Postby BruceP on Tue Jun 27, 2017 2:20 pm

everything wrote:
I like your positive "formlessness" / ambiguity approach. you combine 8 gates and 5 steppings so a similar movement would produce different techniques. along these lines, for learning (both a mental model and actual skill) throws, I find the idea of shuai vs die and arcs vs. spirals vs. circles and some other principles much more helpful than going down a list or doing a form since opportunities arise differently and you can still pull something off or flow into the next thing, whether you have learned the textbook differences


The 'formlessness' goes even further away than that, though. The sequences are just ideas. There are no such things as textbook applications or techniques - just appropriate tactical movement. Hitting, locks and throws are incidental to that movement, like 'rolling up your sleeves' and slamming into someone while you're doing it. Time the pop with your arrival and let it hit where it may.

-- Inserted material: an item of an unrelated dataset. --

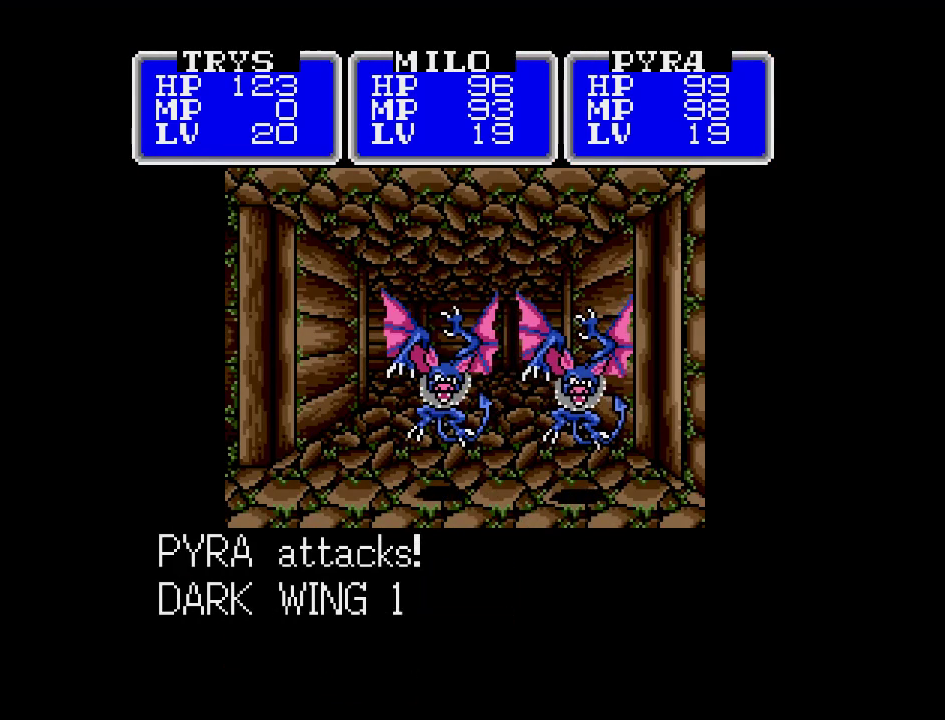
{"buttons": [], "events": []}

The same approach is taken in exploring tai chi movement sequences. Some people are able to use a sequence for multiple purposes while others may not have any sort of acumen whatsoever with that sequence simply because their body doesn't recognize its utility - absolutely nothing wrong with that. Everybody is able to identify tactical opportunities in at least some of the form sequences, and how an individual is able to see opportunity where others don't is where the ideas contained in the sequences appeal to their own sense of timing, range, current body method, etc - it just feels natural to them. The tai chi forms contain so many ideas, that everyone will find something that appeals to their intuition and current body method, and will feel natural when they apply it tactically. Discovery of one skill leads to another. Personal evolution is true ownership, and it can't be taught.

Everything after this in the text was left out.